Desde 2011, desde las masivas manifestaciones contra el supuesto fraude electoral en las elecciones regionales de Rusia, el régimen putinista ha estado perfeccionando los mecanismos institucionales para construir un marco legal de la autocracia y preservar así el poder de Vladimir Putin y del núcleo incondicional de su gobierno. Entre estas medidas destacan especialmente la Ley de Partidos, las sanciones económicas a los participantes en las manifestaciones no autorizadas, la ley de uso de Internet (que posibilita la censura) y la ley contra los “agentes extranjeros”, es decir, contra todas las organizaciones civiles que reciban financiación extranjera.
Sin embargo, a causa de las protestas por el envenenamiento y posterior encarcelamiento del opositor Alexéi Navalni, y con la vista puesta en las elecciones generales que se celebrarán el próximo 19 de septiembre, el régimen de Putin está tomando otras medidas más autoritarias aún. Las sedes locales de los partidarios de Navalni están siendo clausuradas y sus activistas perseguidos. Su partido ha sido declarado “organización extremista”, lo que permite una “acción legal” integral contra el mismo: multas, detenciones y encarcelamiento de sus seguidores.
Los “agentes extranjeros” son un antiguo espantajo agitado por el putinismo. Lo nuevo es que su lista se está ampliando a medios de comunicación que hasta ahora han sido tolerados por el régimen. Tal lista sólo incluia originalmente a medios como Voice of America y Radio Free Europe/Radio Liberty. Ahora ha sido Meduza, la primera organización de noticias independiente sin vínculos con ningún gobierno (y ubicada en Letonia), la que ha sido definida como “agente extranjero”. Meduza ha cubierto la información sobre las manifestaciones a favor de la liberación de Navalni de un modo profesional e independiente.

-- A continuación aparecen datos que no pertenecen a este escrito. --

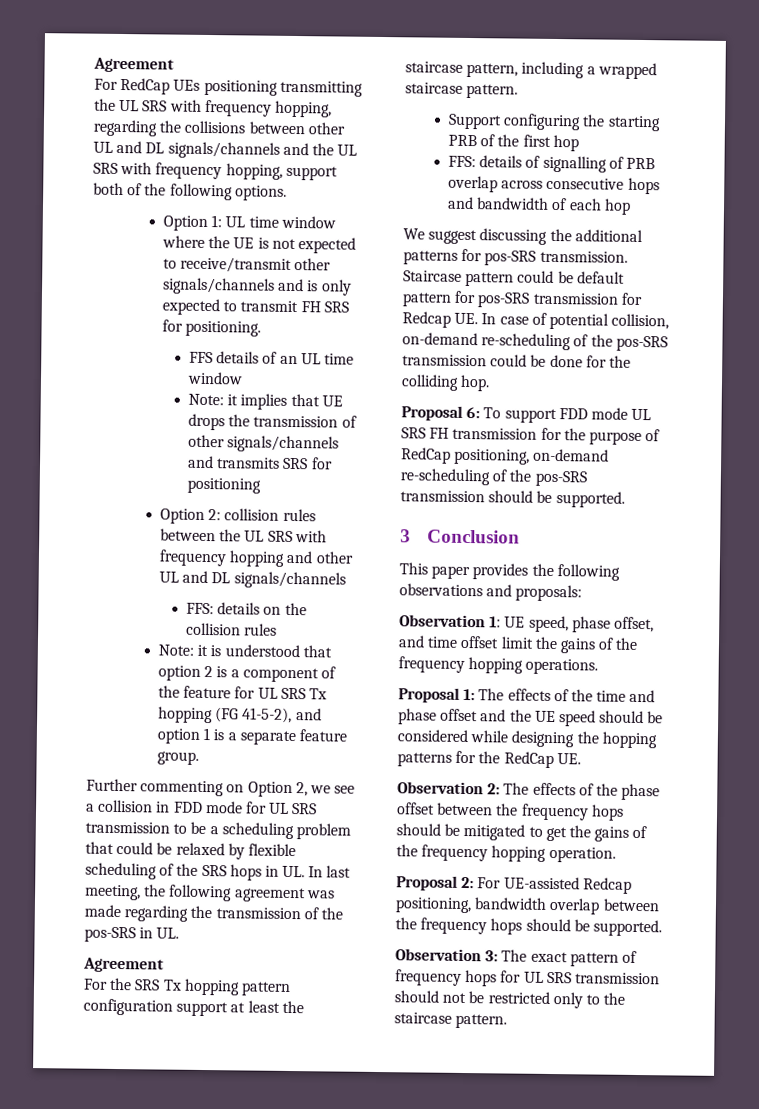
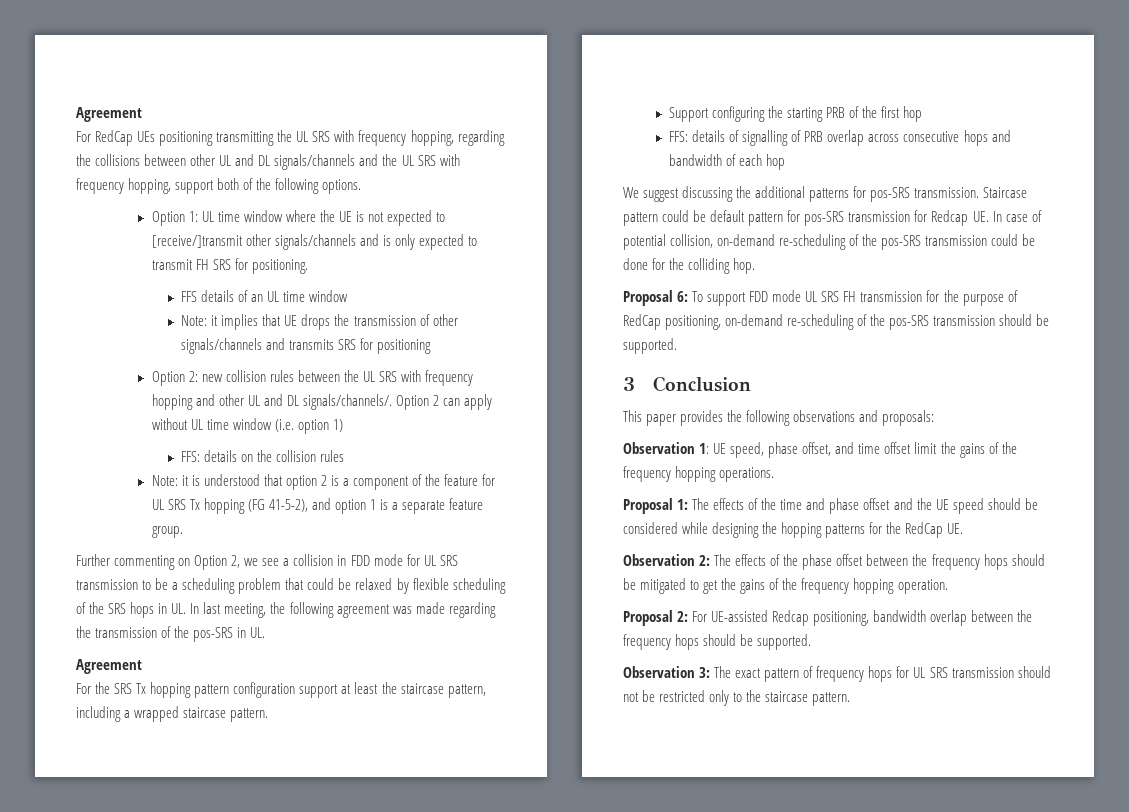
[180,256,293,273] receive/transmit -> [151,235,243,248] [receive/]transmit
(222, 515) none -> [201,374,223,382] new
[233,571,346,589] signals/channels -> [302,394,493,410] [151,418,343,434] signals/channels/. Option 2 can apply without UL time window (i.e. option 1)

Pero el mero hecho de informar de una protesta de la oposición es considerado por las autoridades rusas como participación en la propia protesta, invariablemente calificada ya de “acción ilegal” por los medios de comunicación y las autoridades estatales, a pesar de que la libertad de reunión sigue siendo, aunque sólo en teoría, un derecho constitucional.
Estas iniciativas del gobierno ruso resultan sorprendentes si se tiene en cuenta que a Navalni, que para Occidente es un icono de la valentía y un símbolo de la lucha por los derechos humanos en Rusia, solo le apoya alrededor de un 2% de la población. Cabe preguntarse, pues, cuáles son los objetivos reales de las nuevas medidas.
Estas tienen una doble finalidad: controlar la rivalidad entre los partidos de la oposición y Rusia Unida (el partido del gobierno), borrando cualquier atisbo de alternativa al putinismo, y enviar un mensaje a Occidente. Lo primero supone la continuidad de la política autocrática y confirma (por si alguien albergaba dudas) que mientras mande Vladimir Putin, no habrá democratización de Rusia. Toda presión social a favor de una apertura y de un respeto mínimo de los derechos humanos será contrarrestada con respuestas autoritarias que recortarán las libertades que aún subsistan. El mensaje a Occidente, al que el Kremlin acusa de interferir en la soberanía nacional rusa apoyando a Navalni y ayudándole a organizar una “revolución de color”, es decir, un cambio de régimen desde abajo, desde la calle, es que el gobierno ruso se opondrá rotundamente a este tipo de tentativas.
Las autocracias carecen de mecanismos que regulen la alternancia pacífica en el poder político. Teniendo en cuenta que los rusos actuales aborrecen las revoluciones, cabe temer que el putinismo prolongue su agonía volviéndose cada vez más autoritario.